Content-hash boundary for bibliography inputs (manifest §7, §32; design note docs/incremental-dependencies.md §4.1).

A future incremental build needs to answer “did this .bib change?” before it can decide whether cached citation data is stale. bibliography_content_hash supplies the boundary half of that answer: it pins exactly which bytes feed a bibliography source’s content hash, so two builds of the same file converge on the same [ContentHash] and any edit diverges. The path-shaped identity half lives next door in mos_cache::DependencyId::Bibliography, and the two are paired by mos_cache::BibliographyDependency.

§Hash boundary (design note §4.1)

BibliographyContentHash = H(
    engine_version,               // stamped by ContentHasher::new()
    domain_tag,                   // distinguishes this boundary from other H(...)
    file_bytes                    // raw bytes as read, byte-for-byte, no normalization
)

The bytes are hashed raw: no NFC, no line-ending fold, no BOM strip. That mirrors §4.1; the parser does not normalize source today, so the content hash must reflect what the parser actually consumed, or the cache would “forget” cosmetic edits the parser is sensitive to. Filesystem-derived data (mtime, inode, absolute path) is deliberately not an input.

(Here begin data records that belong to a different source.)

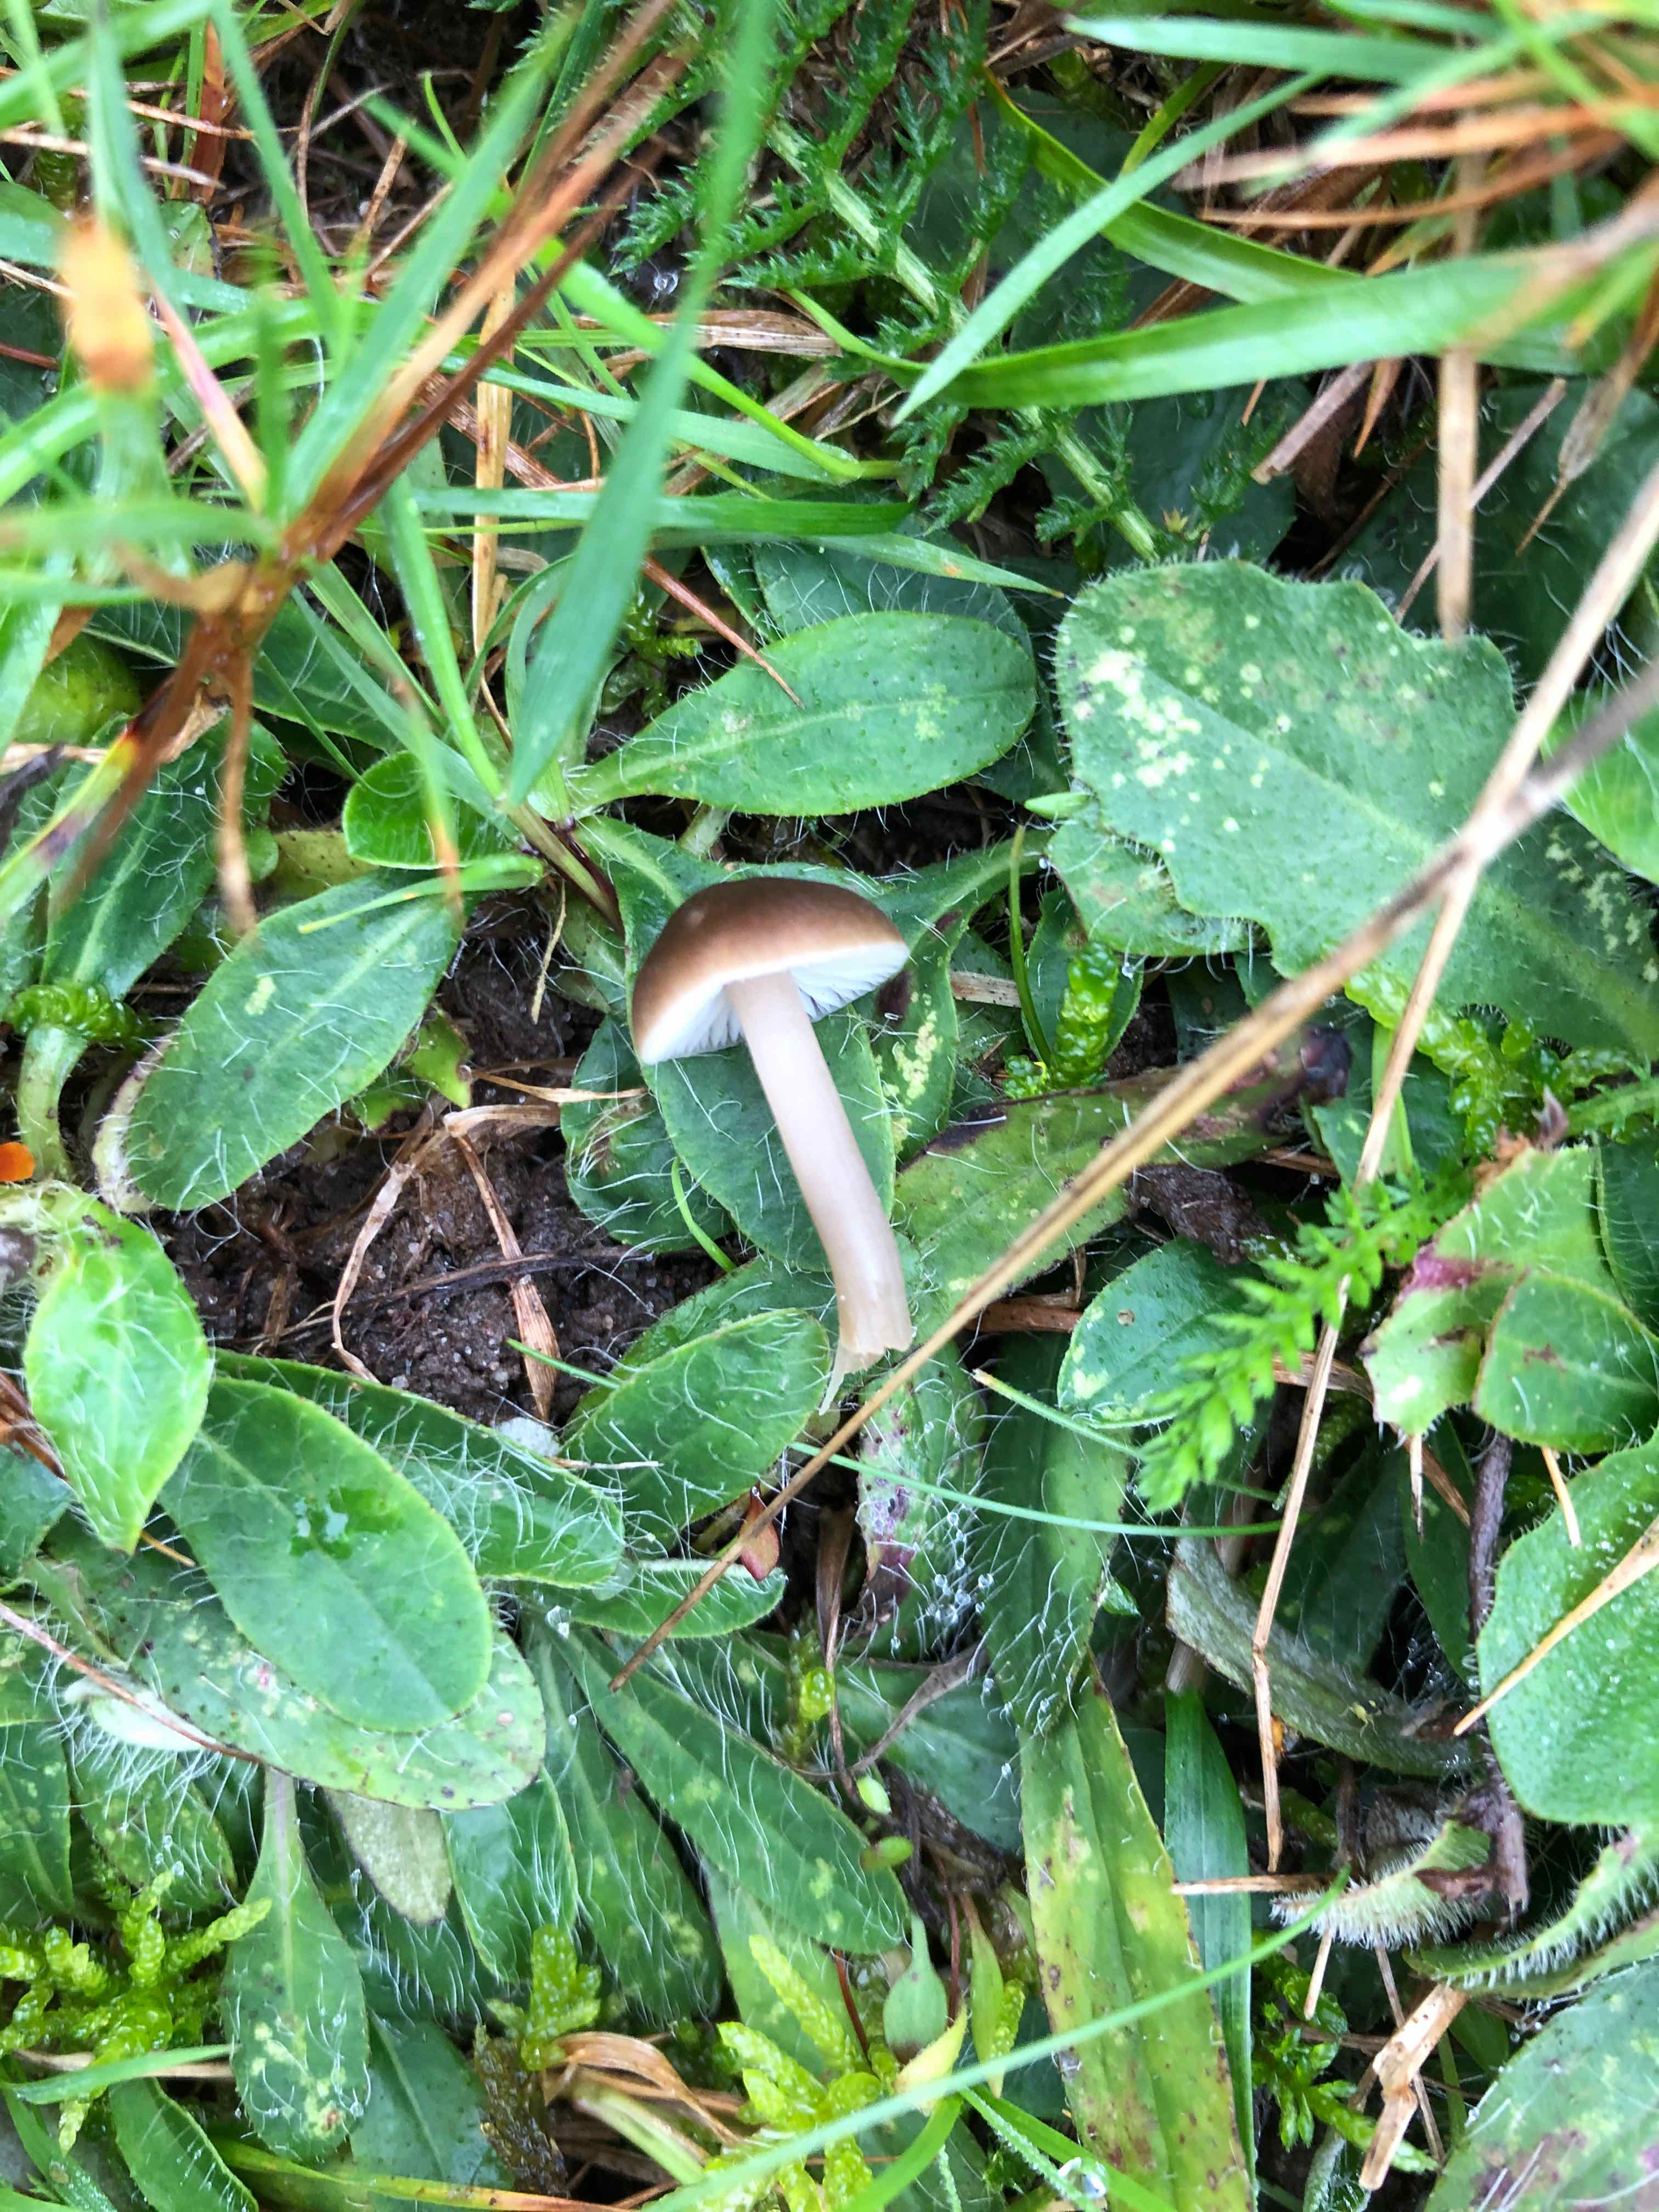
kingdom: Fungi
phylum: Basidiomycota
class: Agaricomycetes
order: Agaricales
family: Hygrophoraceae
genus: Neohygrocybe
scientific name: Neohygrocybe nitrata
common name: stinkende vokshat
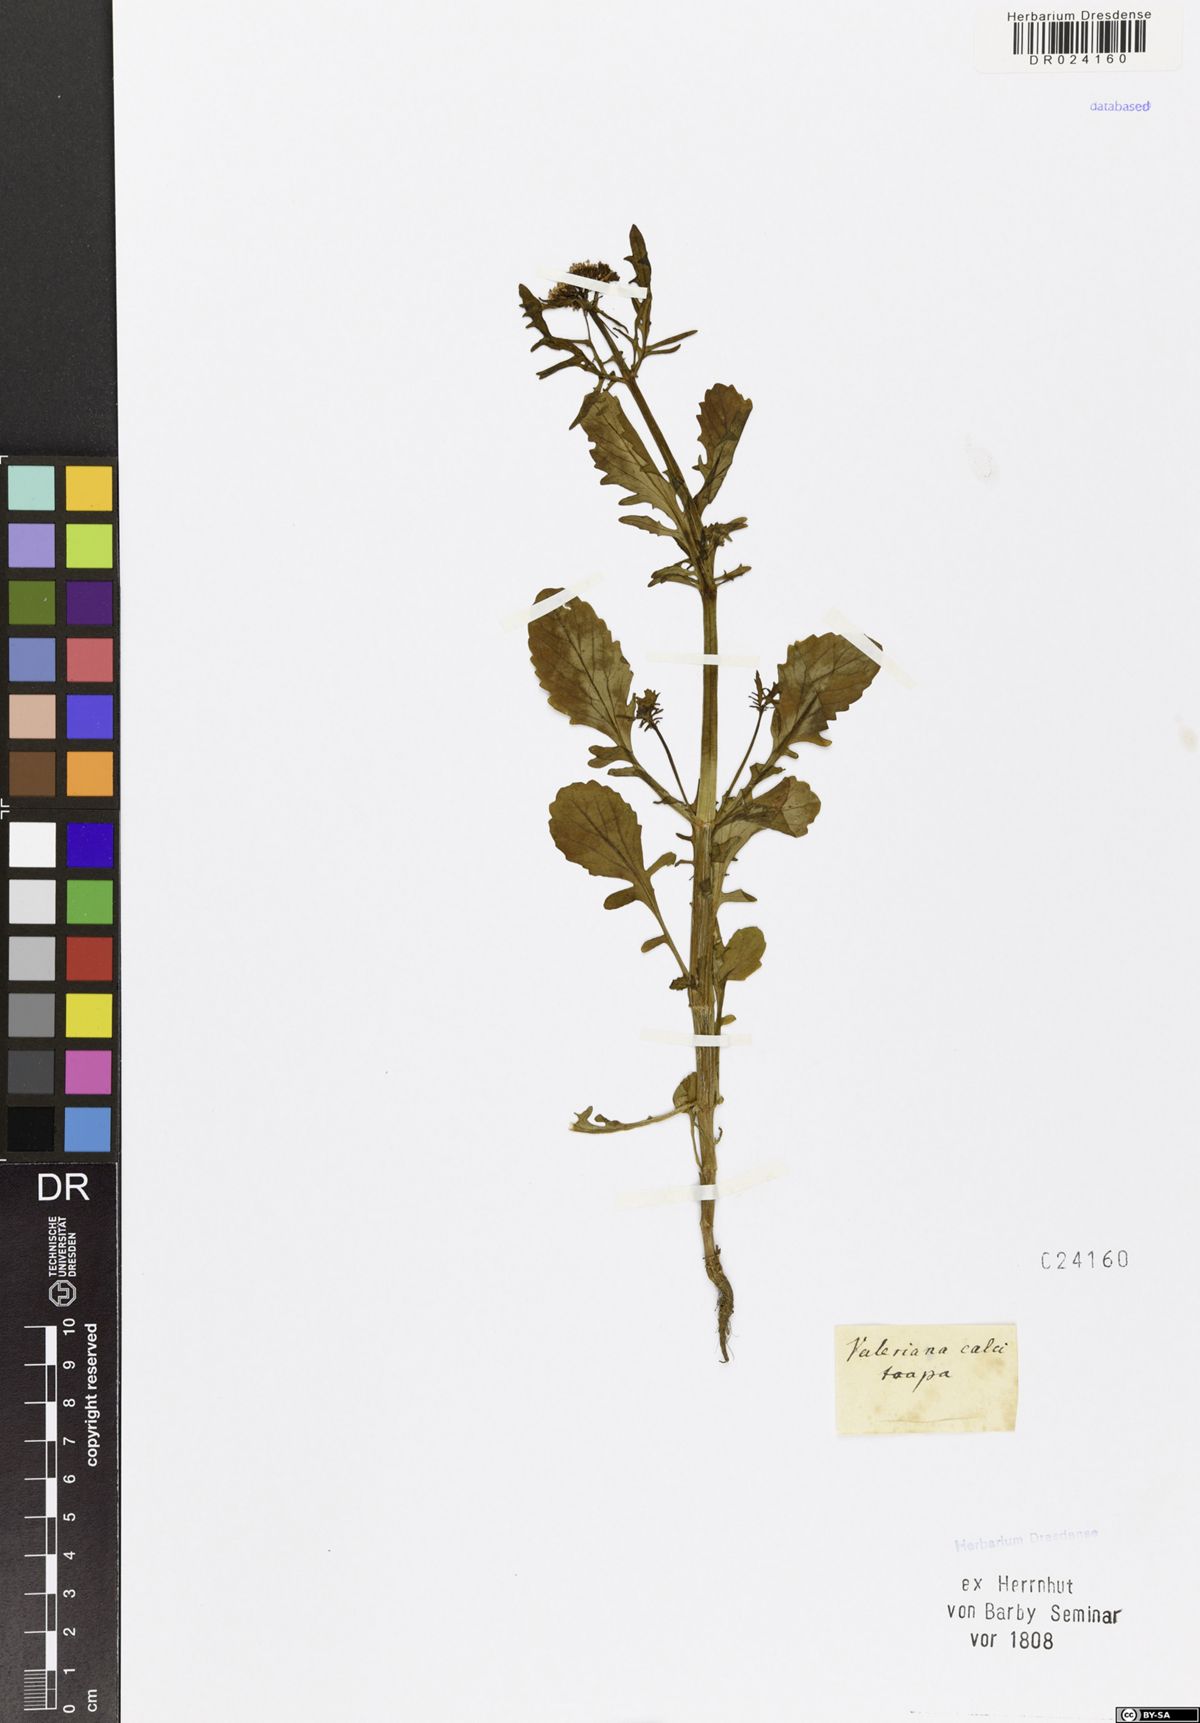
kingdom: Plantae
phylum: Tracheophyta
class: Magnoliopsida
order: Dipsacales
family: Caprifoliaceae
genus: Centranthus
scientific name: Centranthus calcitrapae
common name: Annual valerian
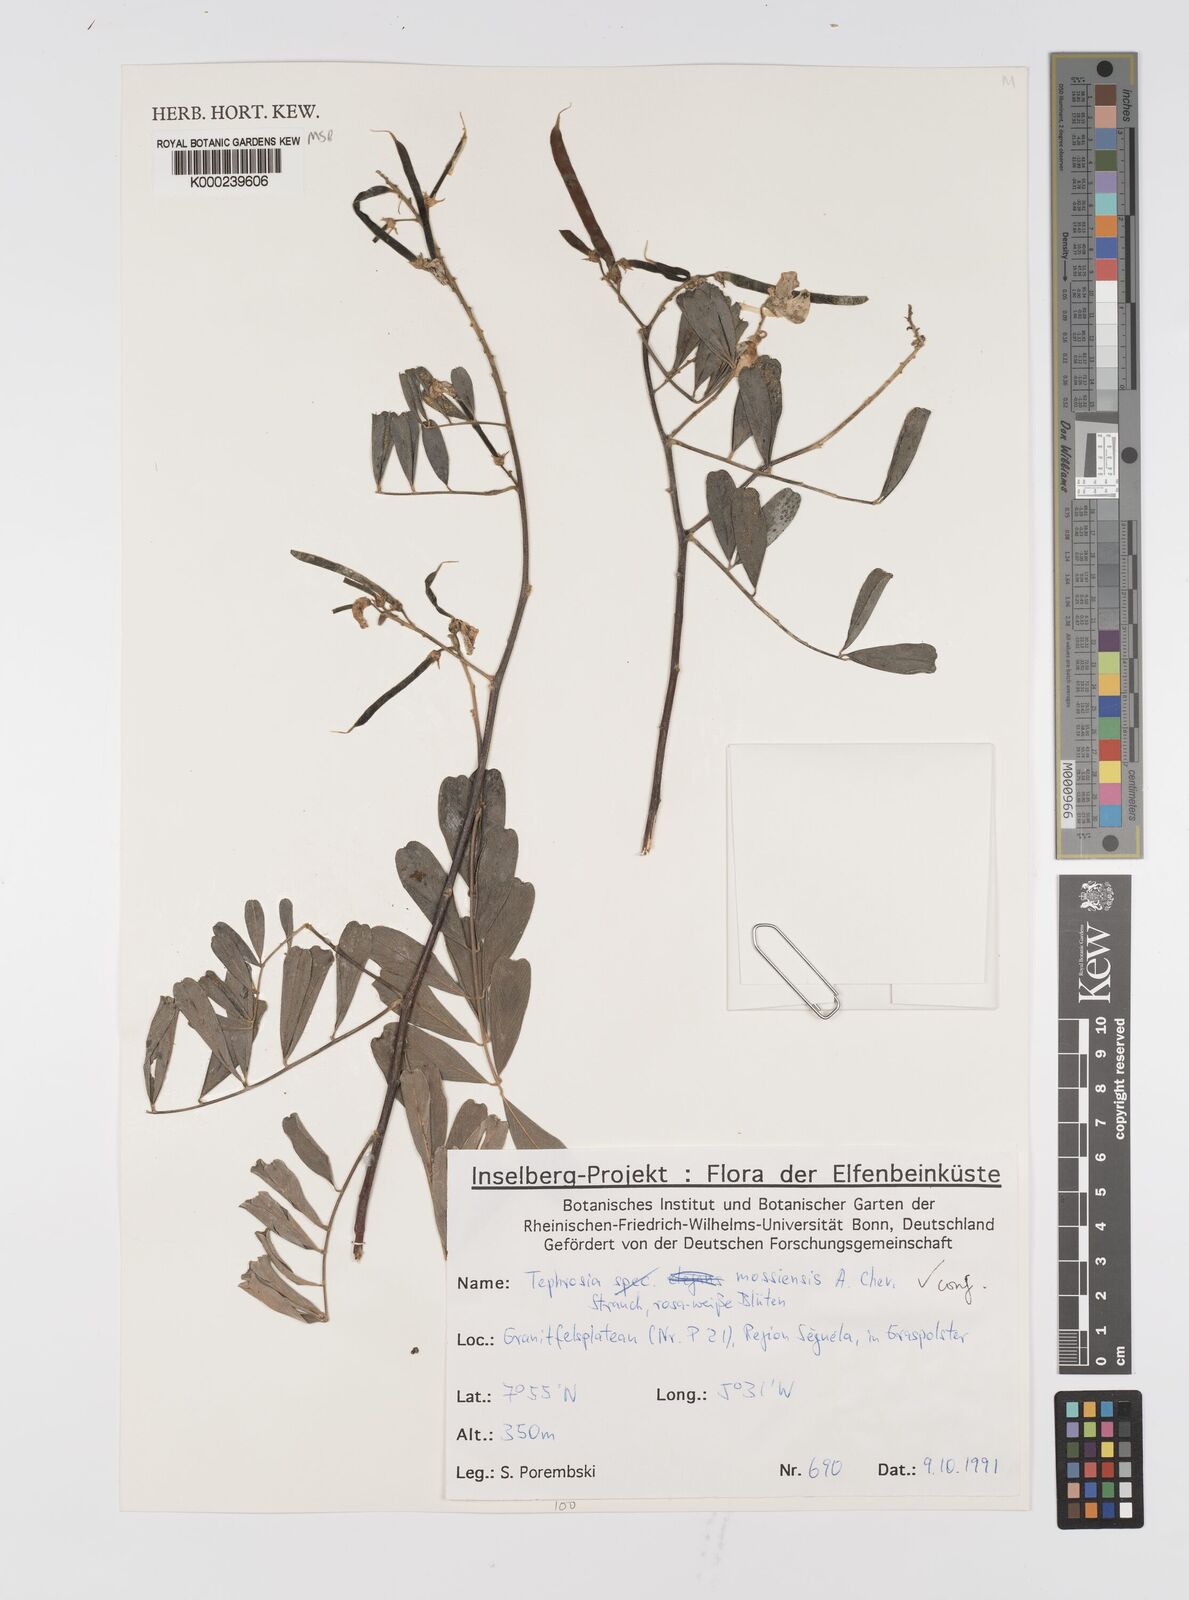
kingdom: Plantae
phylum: Tracheophyta
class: Magnoliopsida
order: Fabales
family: Fabaceae
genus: Tephrosia
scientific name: Tephrosia mossiensis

H is [mos_core::ContentHasher]; the shared, engine-version-stamped, length-framed FNV-1a-128 boundary hasher (interim; swappable to BLAKE3 per §9.4 without changing this &[u8] -> ContentHash signature). This boundary just supplies the domain tag and the raw bytes.

Constants§

DOMAIN_TAG 🔒
Domain separator: keeps this boundary’s hashes from colliding with any other H(...) boundary that happens to feed identical bytes. The trailing /v1 versions the framing, independently of engine_version.

Functions§

bibliography_content_hash
Compute the content-hash boundary for one bibliography source’s raw bytes.